The big reason why we as Africans fight each other every day is usually because of our wish to expropriate things that do not belong to us. We have a severe failure of positive imagination. When a man builds his house out of his own sweat, we find it worthwhile to seize and own it. This behavior dates back beyond the times of Shaka. Idi Amin, chased Asians from Uganda because he was jealousy of their hard work. What did he do; expropriated their possessions to the same African man whose poor vision drives him to make drums out of his own house’s roof forgetting that rain will one day pound him. Out of sheer vengeance and jealousy Mugabe did the same in Zimbabwe; the people he gave land found it sensible to sell pipes instead of using them for irrigation.

So if “WE AFRICANS” are like this, what should be done? This is the question that we need to explore to its fullest extent, apart from that we have to go beyond mere rhetoric and work towards tangible results.

We have to primarily change our focus. Let us educate our children to be productive. African education should not just be academic but should reflect empowerment. Beyond elementary education, a student should be allowed to follow his career out of passion not as a product of how much she can recall in an examination. A student who is able to tend to two pigs until they multiply to six in a year should be graded better than one who sits in an examination and recalls the theory of tending pigs without practically showing that indeed she can do that.

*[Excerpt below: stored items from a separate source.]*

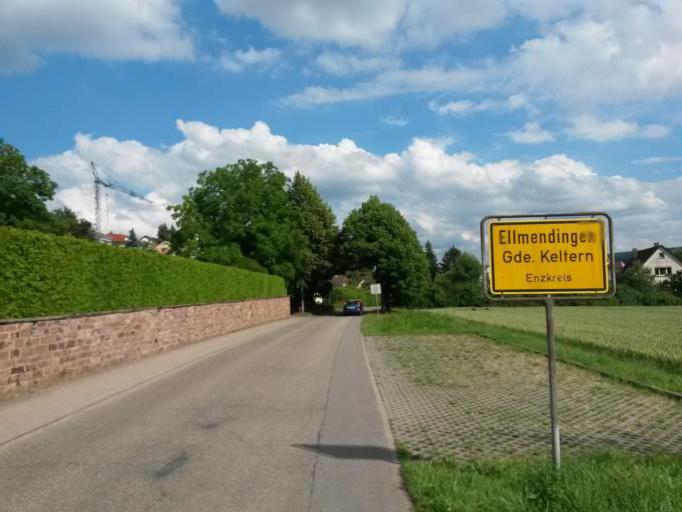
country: DE
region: Baden-Wuerttemberg
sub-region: Karlsruhe Region
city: Neuenburg
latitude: 48.9057
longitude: 8.5719
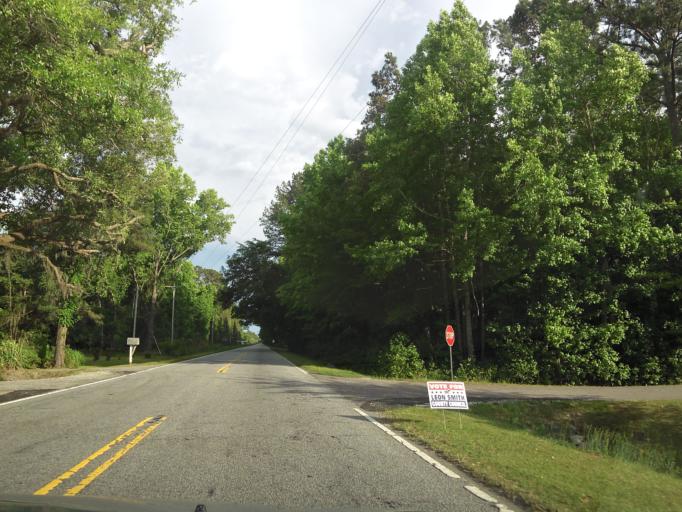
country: US
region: South Carolina
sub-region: Hampton County
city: Estill
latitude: 32.5825
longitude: -81.1945
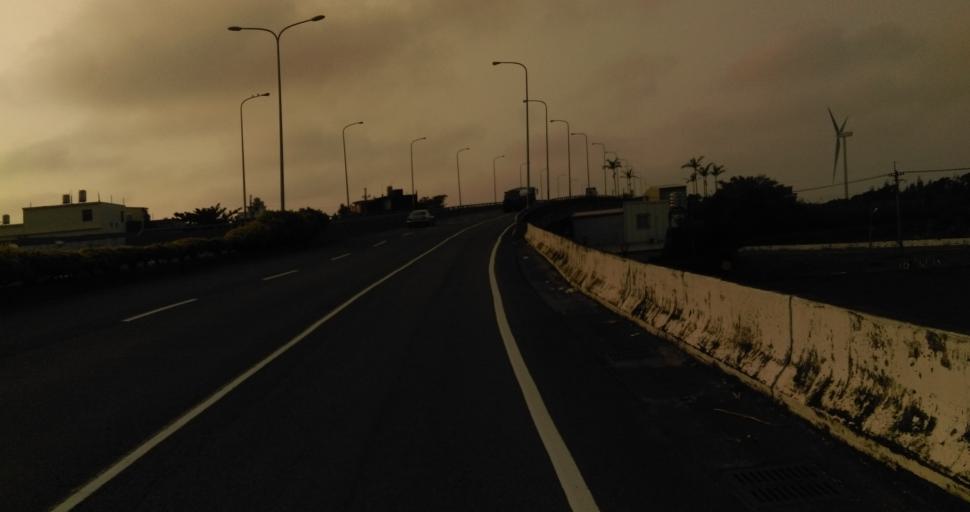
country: TW
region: Taiwan
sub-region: Hsinchu
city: Hsinchu
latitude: 24.7396
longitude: 120.9025
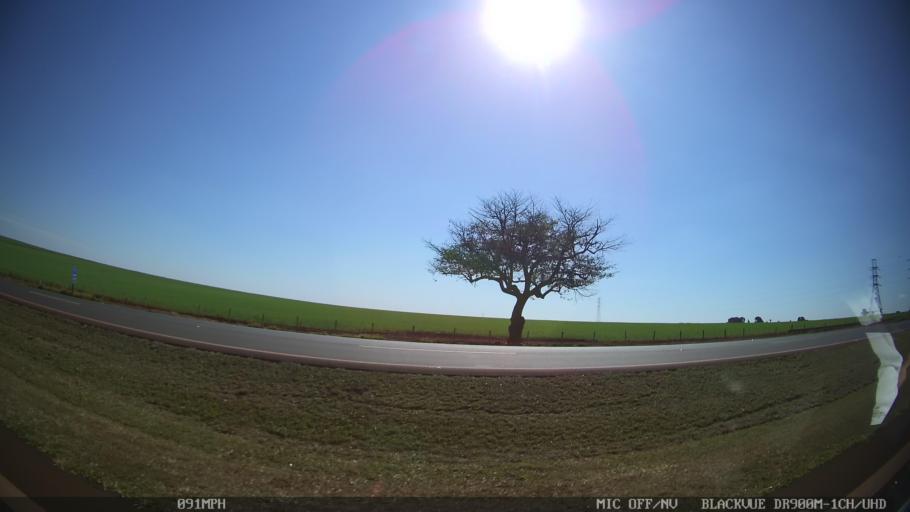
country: BR
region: Sao Paulo
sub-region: Ribeirao Preto
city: Ribeirao Preto
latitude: -21.1536
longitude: -47.8903
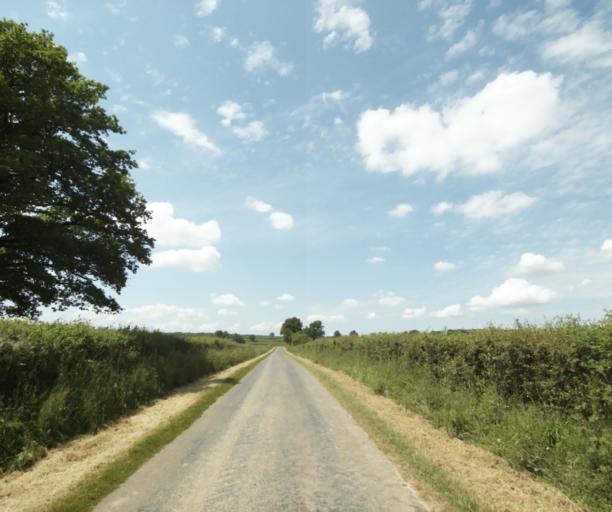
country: FR
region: Bourgogne
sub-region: Departement de Saone-et-Loire
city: Perrecy-les-Forges
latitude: 46.5826
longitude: 4.1459
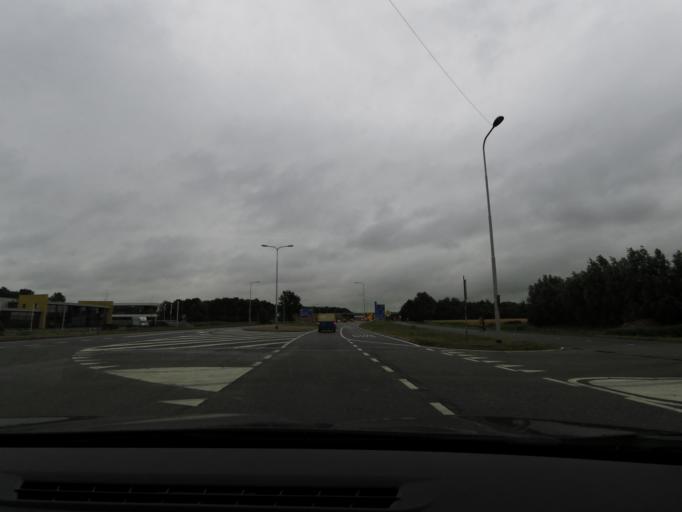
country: NL
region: South Holland
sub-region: Gemeente Brielle
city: Brielle
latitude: 51.8923
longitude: 4.1931
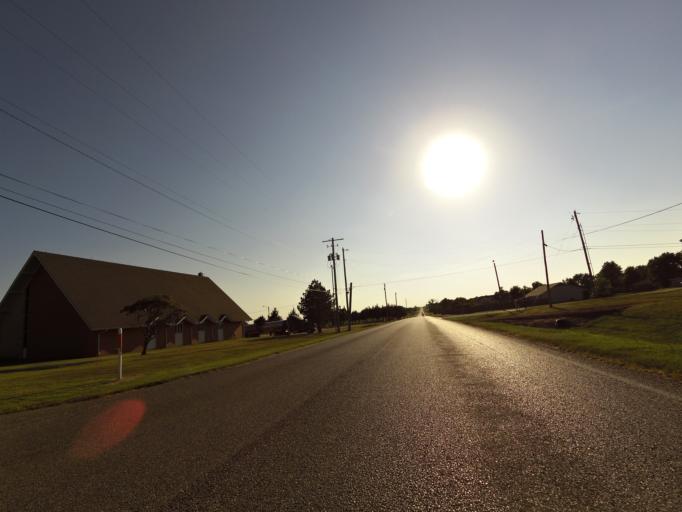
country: US
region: Kansas
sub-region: Reno County
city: Buhler
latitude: 38.1449
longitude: -97.7730
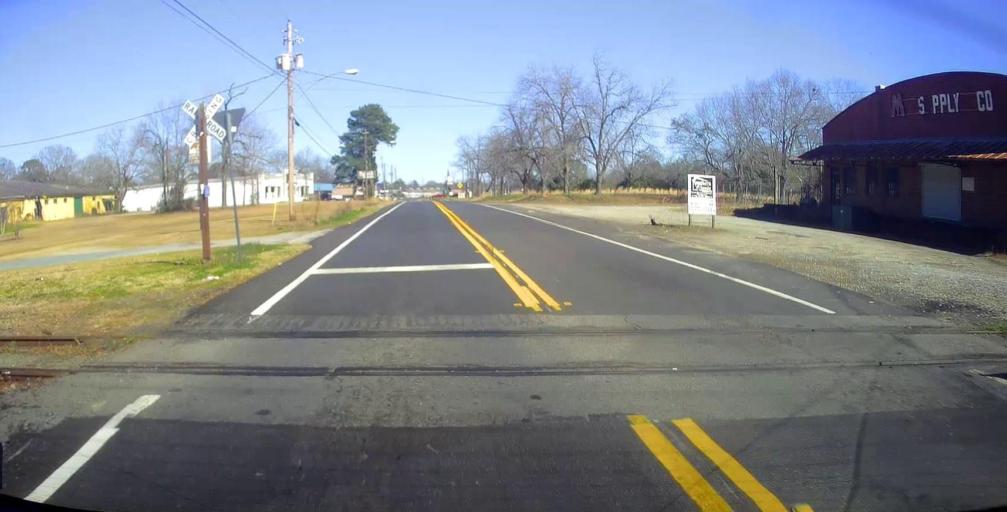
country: US
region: Georgia
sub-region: Peach County
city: Fort Valley
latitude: 32.5486
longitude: -83.8925
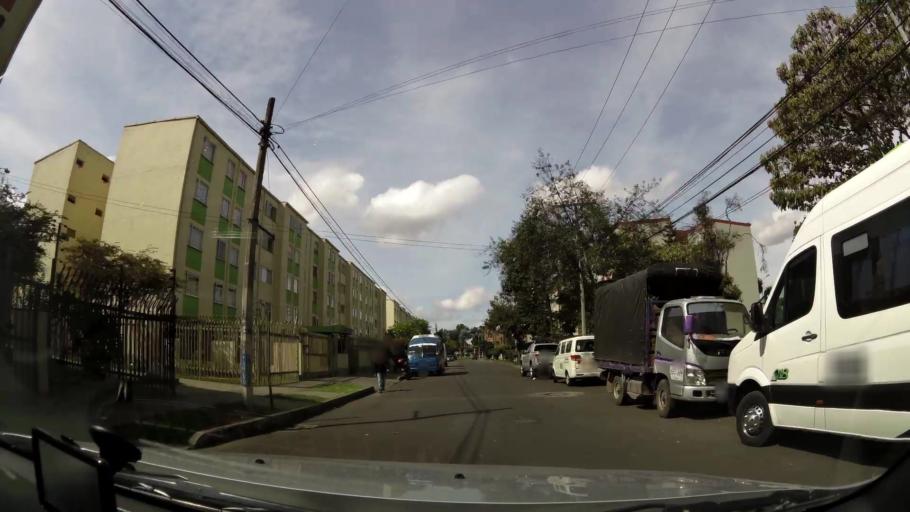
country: CO
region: Bogota D.C.
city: Bogota
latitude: 4.6436
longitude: -74.1339
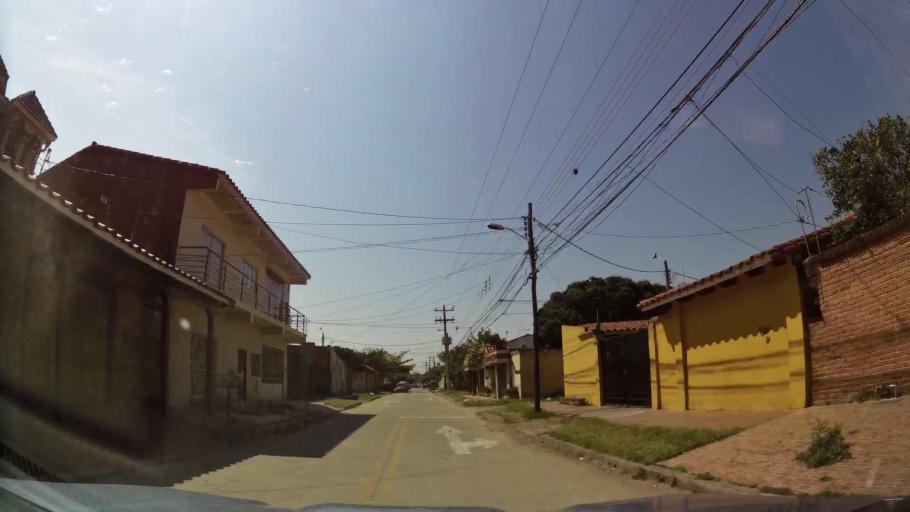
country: BO
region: Santa Cruz
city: Santa Cruz de la Sierra
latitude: -17.7490
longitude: -63.1893
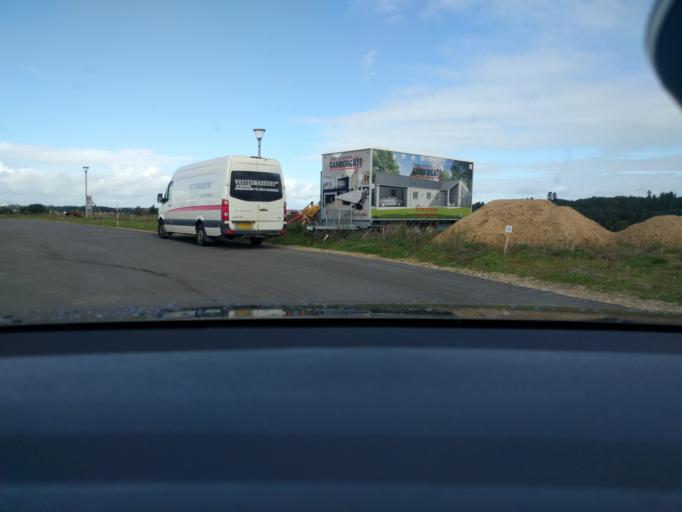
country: DK
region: Central Jutland
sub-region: Viborg Kommune
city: Viborg
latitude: 56.4316
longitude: 9.4237
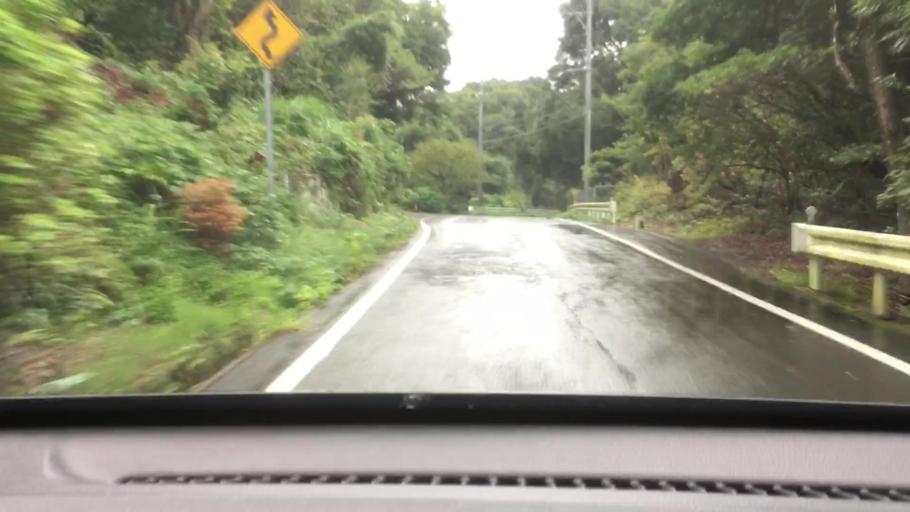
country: JP
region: Nagasaki
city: Togitsu
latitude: 32.8757
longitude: 129.7591
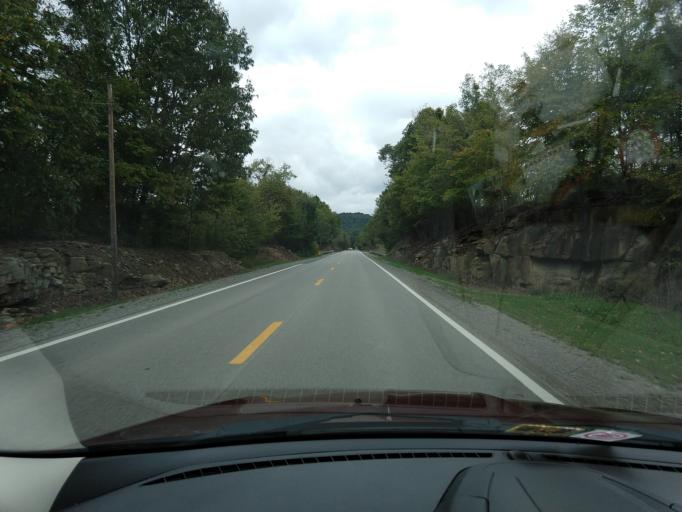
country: US
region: West Virginia
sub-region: Barbour County
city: Philippi
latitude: 39.1200
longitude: -79.9964
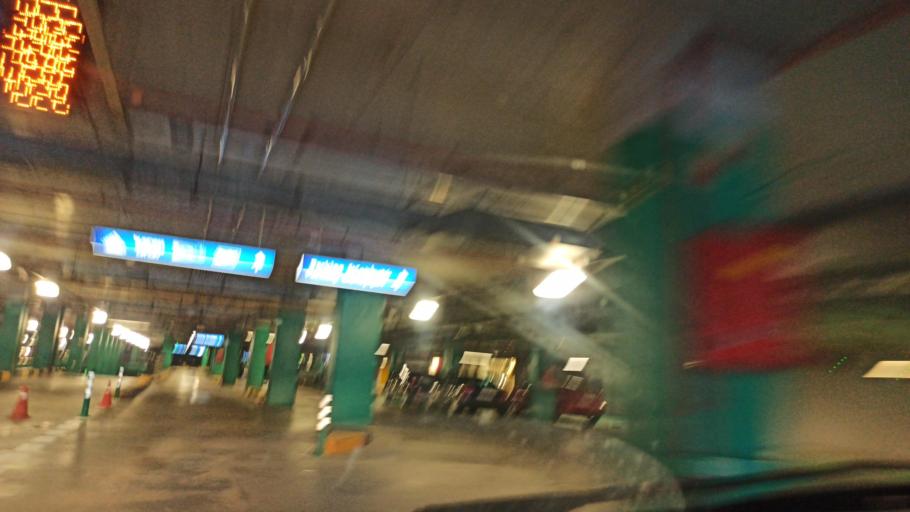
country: ES
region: Galicia
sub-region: Provincia da Coruna
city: A Coruna
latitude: 43.3449
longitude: -8.4268
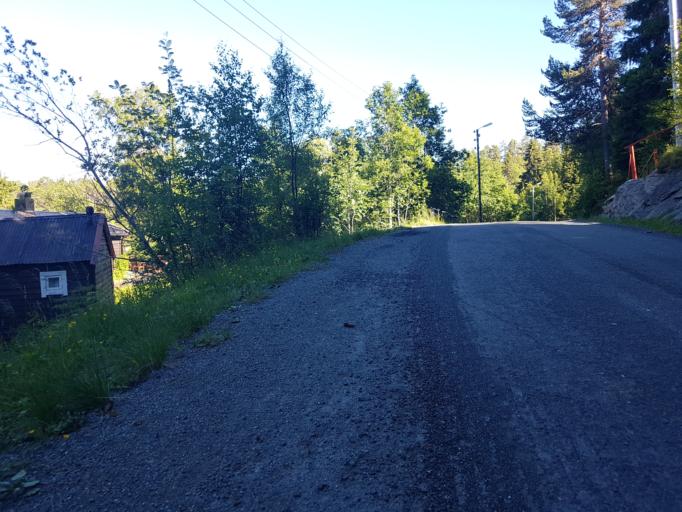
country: NO
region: Sor-Trondelag
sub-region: Trondheim
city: Trondheim
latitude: 63.4306
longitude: 10.2765
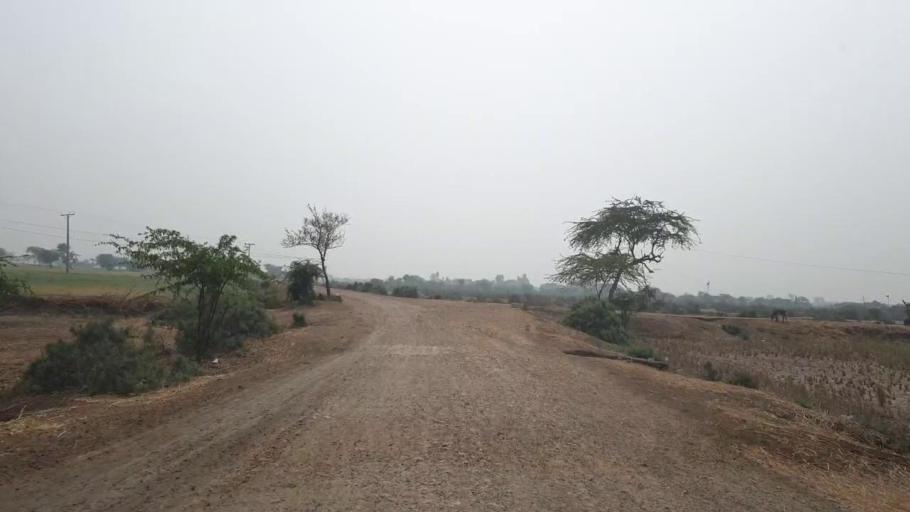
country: PK
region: Sindh
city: Kario
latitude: 24.6441
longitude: 68.6399
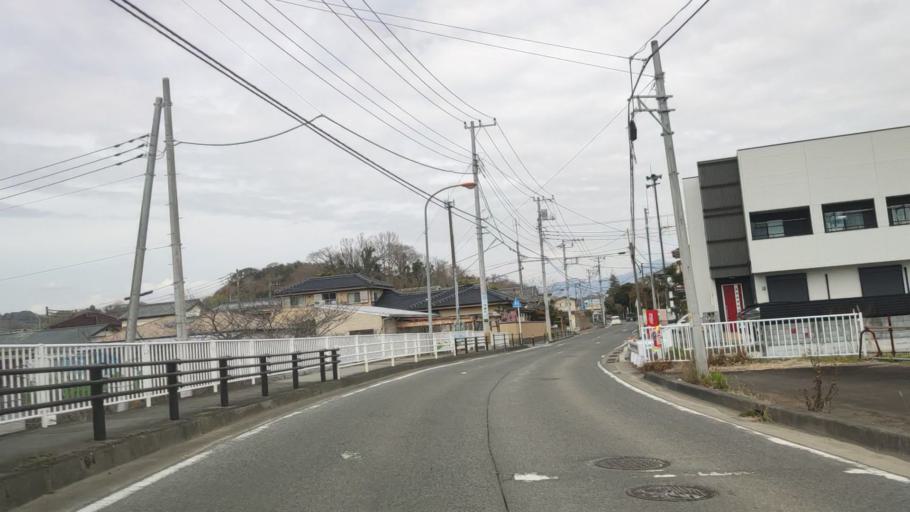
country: JP
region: Kanagawa
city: Ninomiya
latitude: 35.3027
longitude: 139.2268
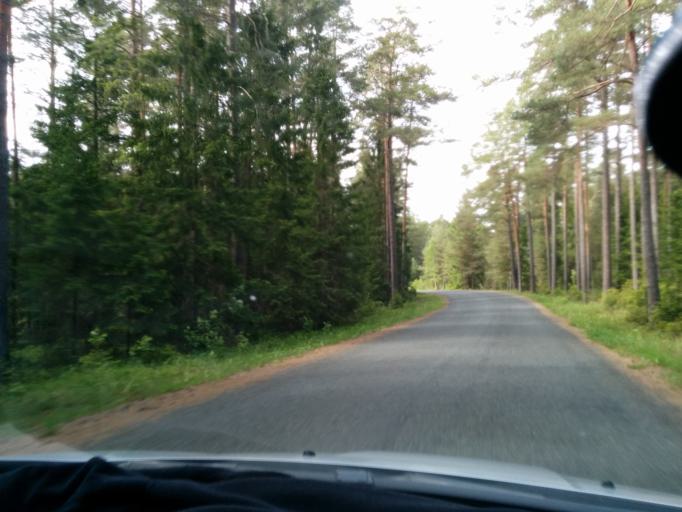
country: EE
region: Harju
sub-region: Loksa linn
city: Loksa
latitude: 59.5880
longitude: 25.5968
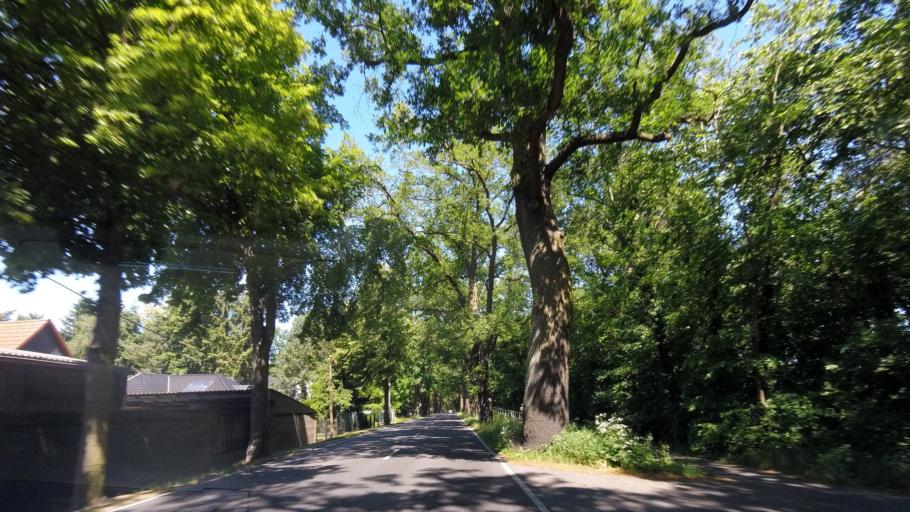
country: DE
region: Brandenburg
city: Ludwigsfelde
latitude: 52.2898
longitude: 13.2091
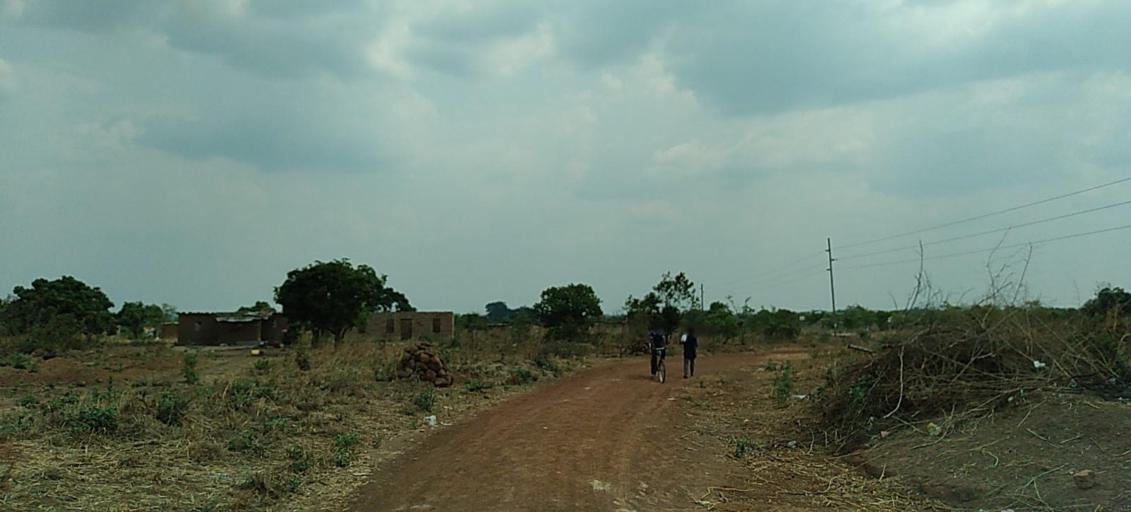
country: ZM
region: Copperbelt
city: Kalulushi
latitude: -12.8732
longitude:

Likewise we do not expect a person to graduate from a University without showing that beyond the theory he can actually harness it to produce a gadget or product that can be useful to society. This should not be misconstrued to mean that arts and social sciences should to be sacrificed. Summarily, the education system should be changed.

It does no good however to change the education system of a society that does not understand the value of such education. Doing so is tantamount to giving a torch to a baboon. Thus as Africans we should begin to teach our children to strive to be innovative, self-sufficient, independent and dignified. When your kid makes a wire car that is a stage above those made by his peers, reward him for that so that he appreciates hard work and inventiveness. Our children should know how to create and multiply wealth from a tender age. Give him a stone and tell him to carve something of better value out of it, pay him and tomorrow he will sell you purified oxygen! In all that he does tell him to value his conscience; tell him bloody money is dangerous. Teach him to do good.

Why put emphasis on the individual? We know that by concentrating on the atomic make up of a substance we may as well influence its gross appearance. If we build a generation that knows how to work and create wealth; who knows maybe we will be able to choose our member of parliament from them.

It is only when we have people who have been groomed to work hard, to respect others and to be innovative that we can possibly have a government that protects Intellectual Property Rights, General Property Rights and Human Rights. A government that can do away with the so-called Development Aid and use home-grown and less-expensive solutions to wiggle out of debt and poverty. We cannot expect a child soldier who eventually grows into a head of junta to respect the power of a mere ballot paper. To him it is only a bullet that matters and indeed; in Africa the bullet is still mightier than the pen.

These few thoughts are by no means exhaustive. It is my hope that we can build upon the rich history that we have; use it as pool of knowledge that can inspire us into a more successful people without marginalizing each other. Africa can do better with less rhetoric and more action!